Limitations of Predominantly Biomedical Responses
Biomedical innovations such as HIV self-testing, oral PrEP and rapid antiretroviral therapy initiation have significantly advanced global HIV responses. However, their impact is constrained when women lack the economic or social resources to consistently access or adhere to prevention and treatment. Even promising tools such as long-acting injectable PrEP cannot achieve equitable impact without addressing affordability, accessibility and structural inequalities.
The Integration of Economic Empowerment into HIV Responses and Policy Implications
Effective HIV prevention for women requires a multisectoral approach that positions economic empowerment as a crucial axis. Poverty reduction strategies should be conceptualized as HIV prevention tools. Integrated economic empowerment within SRHR and HIV platforms through savings groups, livelihood programs, digital skills training and financial literacy can substantially increase women’s resilience.
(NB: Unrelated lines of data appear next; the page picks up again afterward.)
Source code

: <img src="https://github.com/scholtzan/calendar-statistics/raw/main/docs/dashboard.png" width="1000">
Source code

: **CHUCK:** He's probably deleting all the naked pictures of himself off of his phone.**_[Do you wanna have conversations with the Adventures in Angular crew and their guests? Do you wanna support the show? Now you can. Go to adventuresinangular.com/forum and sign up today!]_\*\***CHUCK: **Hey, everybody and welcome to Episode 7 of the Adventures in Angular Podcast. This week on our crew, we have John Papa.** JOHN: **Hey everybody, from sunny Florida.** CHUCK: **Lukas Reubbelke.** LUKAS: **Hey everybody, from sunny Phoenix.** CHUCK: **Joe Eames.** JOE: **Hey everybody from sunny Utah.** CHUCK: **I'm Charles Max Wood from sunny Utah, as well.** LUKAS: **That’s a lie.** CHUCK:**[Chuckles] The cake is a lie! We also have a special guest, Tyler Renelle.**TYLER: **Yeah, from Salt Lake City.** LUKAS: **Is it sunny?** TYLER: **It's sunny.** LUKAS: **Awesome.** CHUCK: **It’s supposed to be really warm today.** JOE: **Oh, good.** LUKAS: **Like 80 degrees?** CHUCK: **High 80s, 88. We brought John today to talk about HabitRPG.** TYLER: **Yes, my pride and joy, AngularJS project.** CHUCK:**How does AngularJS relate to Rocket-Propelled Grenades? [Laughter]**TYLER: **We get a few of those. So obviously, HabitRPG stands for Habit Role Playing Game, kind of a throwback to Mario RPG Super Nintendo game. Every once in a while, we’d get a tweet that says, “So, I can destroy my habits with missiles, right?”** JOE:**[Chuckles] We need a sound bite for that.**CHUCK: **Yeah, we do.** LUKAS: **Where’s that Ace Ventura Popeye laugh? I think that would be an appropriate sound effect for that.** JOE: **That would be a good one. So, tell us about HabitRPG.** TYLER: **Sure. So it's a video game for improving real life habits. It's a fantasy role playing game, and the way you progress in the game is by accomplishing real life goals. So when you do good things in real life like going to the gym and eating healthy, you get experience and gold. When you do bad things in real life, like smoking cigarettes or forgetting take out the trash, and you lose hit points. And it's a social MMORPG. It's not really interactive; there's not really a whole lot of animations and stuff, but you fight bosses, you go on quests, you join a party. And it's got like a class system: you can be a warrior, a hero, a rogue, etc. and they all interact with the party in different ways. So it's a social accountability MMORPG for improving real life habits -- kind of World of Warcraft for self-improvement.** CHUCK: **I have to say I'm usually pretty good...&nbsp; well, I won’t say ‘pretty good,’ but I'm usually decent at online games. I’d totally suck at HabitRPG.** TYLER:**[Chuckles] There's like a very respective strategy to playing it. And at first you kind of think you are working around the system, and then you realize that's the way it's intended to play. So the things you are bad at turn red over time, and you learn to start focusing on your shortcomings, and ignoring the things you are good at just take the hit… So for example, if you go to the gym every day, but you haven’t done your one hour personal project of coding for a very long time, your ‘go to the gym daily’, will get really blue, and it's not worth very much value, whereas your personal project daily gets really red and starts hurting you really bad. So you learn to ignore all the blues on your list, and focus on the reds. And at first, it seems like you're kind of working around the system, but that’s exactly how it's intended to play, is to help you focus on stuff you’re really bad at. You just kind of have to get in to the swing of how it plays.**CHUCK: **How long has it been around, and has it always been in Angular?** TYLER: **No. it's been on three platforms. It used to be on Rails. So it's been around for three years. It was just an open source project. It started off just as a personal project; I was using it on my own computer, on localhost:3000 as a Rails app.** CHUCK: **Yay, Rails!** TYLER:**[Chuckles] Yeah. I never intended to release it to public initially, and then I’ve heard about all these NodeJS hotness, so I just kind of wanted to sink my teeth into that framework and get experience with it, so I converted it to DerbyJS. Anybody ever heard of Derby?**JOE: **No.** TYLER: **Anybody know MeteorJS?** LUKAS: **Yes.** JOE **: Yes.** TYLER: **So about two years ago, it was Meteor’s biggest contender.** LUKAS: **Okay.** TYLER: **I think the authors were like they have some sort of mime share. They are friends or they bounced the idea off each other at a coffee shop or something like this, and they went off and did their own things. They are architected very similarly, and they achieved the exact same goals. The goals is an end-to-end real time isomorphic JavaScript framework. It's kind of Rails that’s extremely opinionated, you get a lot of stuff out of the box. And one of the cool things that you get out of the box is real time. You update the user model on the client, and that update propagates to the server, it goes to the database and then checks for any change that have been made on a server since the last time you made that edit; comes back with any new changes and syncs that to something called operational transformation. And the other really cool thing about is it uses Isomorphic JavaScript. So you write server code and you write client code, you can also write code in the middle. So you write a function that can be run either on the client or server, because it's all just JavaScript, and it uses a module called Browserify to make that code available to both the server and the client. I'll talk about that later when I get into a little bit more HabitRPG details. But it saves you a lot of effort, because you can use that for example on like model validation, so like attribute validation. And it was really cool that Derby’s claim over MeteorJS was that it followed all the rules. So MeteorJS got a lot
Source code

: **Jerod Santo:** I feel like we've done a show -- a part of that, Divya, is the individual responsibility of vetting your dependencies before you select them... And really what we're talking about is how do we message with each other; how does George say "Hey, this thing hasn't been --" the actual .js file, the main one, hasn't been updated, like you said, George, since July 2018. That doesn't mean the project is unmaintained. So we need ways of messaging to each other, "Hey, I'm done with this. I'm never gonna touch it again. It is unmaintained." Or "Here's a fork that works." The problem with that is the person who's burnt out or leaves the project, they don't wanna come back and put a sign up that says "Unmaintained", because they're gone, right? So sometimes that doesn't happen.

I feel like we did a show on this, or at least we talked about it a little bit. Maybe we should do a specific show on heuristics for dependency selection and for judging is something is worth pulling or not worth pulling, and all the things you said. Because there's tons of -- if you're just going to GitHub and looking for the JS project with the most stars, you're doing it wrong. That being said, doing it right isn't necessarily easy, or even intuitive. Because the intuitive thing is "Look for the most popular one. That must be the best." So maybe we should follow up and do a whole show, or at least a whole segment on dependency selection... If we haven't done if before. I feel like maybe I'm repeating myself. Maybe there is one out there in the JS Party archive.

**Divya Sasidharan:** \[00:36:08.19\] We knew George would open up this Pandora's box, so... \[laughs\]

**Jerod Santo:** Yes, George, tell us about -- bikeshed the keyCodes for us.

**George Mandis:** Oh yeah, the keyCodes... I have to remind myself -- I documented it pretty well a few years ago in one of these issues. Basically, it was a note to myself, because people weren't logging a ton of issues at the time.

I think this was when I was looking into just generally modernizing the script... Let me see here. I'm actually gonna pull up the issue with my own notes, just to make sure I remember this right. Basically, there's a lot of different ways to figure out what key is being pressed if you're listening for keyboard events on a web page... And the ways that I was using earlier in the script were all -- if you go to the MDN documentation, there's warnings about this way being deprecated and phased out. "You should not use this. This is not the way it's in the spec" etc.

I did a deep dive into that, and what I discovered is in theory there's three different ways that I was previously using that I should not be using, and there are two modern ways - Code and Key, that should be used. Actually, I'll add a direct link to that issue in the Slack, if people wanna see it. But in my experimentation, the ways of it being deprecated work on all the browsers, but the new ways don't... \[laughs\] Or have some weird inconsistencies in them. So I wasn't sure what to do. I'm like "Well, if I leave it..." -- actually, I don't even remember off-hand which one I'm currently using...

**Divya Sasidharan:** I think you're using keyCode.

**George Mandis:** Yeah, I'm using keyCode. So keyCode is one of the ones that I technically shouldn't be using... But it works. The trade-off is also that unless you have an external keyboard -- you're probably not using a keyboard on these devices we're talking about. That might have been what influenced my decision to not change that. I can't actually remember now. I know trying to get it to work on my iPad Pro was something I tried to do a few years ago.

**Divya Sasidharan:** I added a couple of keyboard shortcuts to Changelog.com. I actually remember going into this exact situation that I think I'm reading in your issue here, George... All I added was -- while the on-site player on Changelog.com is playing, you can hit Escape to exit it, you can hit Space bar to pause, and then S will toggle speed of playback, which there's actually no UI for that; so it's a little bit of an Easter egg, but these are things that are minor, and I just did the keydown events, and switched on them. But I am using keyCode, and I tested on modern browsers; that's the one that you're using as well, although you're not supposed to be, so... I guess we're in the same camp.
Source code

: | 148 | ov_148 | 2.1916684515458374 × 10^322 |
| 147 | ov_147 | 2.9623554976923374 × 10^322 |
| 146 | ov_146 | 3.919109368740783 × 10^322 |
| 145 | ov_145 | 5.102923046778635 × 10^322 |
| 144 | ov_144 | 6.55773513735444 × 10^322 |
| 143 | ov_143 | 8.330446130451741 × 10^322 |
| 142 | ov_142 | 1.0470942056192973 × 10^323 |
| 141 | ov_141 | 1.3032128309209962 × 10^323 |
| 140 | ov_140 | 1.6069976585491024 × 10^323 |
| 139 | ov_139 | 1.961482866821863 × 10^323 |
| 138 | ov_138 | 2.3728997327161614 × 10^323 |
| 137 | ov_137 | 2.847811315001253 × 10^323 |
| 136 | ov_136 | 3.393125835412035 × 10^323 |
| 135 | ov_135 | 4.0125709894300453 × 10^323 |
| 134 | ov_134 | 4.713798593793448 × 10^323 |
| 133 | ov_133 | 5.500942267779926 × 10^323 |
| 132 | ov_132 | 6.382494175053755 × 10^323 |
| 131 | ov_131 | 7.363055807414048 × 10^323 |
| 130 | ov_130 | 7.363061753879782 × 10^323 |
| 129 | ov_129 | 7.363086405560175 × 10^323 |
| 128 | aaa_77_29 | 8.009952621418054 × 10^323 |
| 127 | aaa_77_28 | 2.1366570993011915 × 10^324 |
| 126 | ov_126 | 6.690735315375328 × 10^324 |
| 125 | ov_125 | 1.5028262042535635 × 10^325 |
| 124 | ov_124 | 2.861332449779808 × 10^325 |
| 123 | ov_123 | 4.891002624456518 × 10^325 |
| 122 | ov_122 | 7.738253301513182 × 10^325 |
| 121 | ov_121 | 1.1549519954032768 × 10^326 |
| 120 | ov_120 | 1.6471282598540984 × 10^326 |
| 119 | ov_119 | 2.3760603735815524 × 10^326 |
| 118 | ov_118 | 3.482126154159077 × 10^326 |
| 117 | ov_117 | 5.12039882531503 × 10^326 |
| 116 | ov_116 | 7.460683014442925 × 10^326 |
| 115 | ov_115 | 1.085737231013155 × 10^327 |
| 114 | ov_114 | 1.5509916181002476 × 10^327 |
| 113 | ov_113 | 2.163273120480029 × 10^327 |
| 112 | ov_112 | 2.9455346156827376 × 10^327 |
Digital livelihoods offer new opportunities for economic participation, particularly for young women, but these must be paired with digital safety protections [11]. Economic programming should also be gender-transformative, promoting equitable financial decision-making, reducing violence and challenging harmful norms regarding control of resources.
Donors and governments must integrate economic empowerment into national HIV responses and global funding frameworks (especially in current times). Monitoring and evaluation systems should include measures of financial autonomy, livelihood stability and economic resilience. Cross-ministerial collaboration among Health, Finance, Labor and Women’s Affairs ministries is essential for sustainable, integrated interventions. Scaling up microfinance groups, livelihood programs and economic strengthening initiatives can align HIV responses with Sustainable Development Goals on gender equality and equitable health.
Conclusion
Women’s disproportionate HIV vulnerability is shaped profoundly by economic inequities that limit agency, diminish access to health services and increase exposure to violence. Economic empowerment through cash transfers, savings groups, livelihood support and financial skills development is a powerful yet underutilized approach to reducing HIV vulnerability and strengthening resilience. Integrating economic empowerment into HIV prevention and treatment frameworks is non-negotiable for building gender-equitable, sustainable health systems. A global HIV response that centers women’s economic rights is not only evidence-based but necessary for ending the HIV epidemic.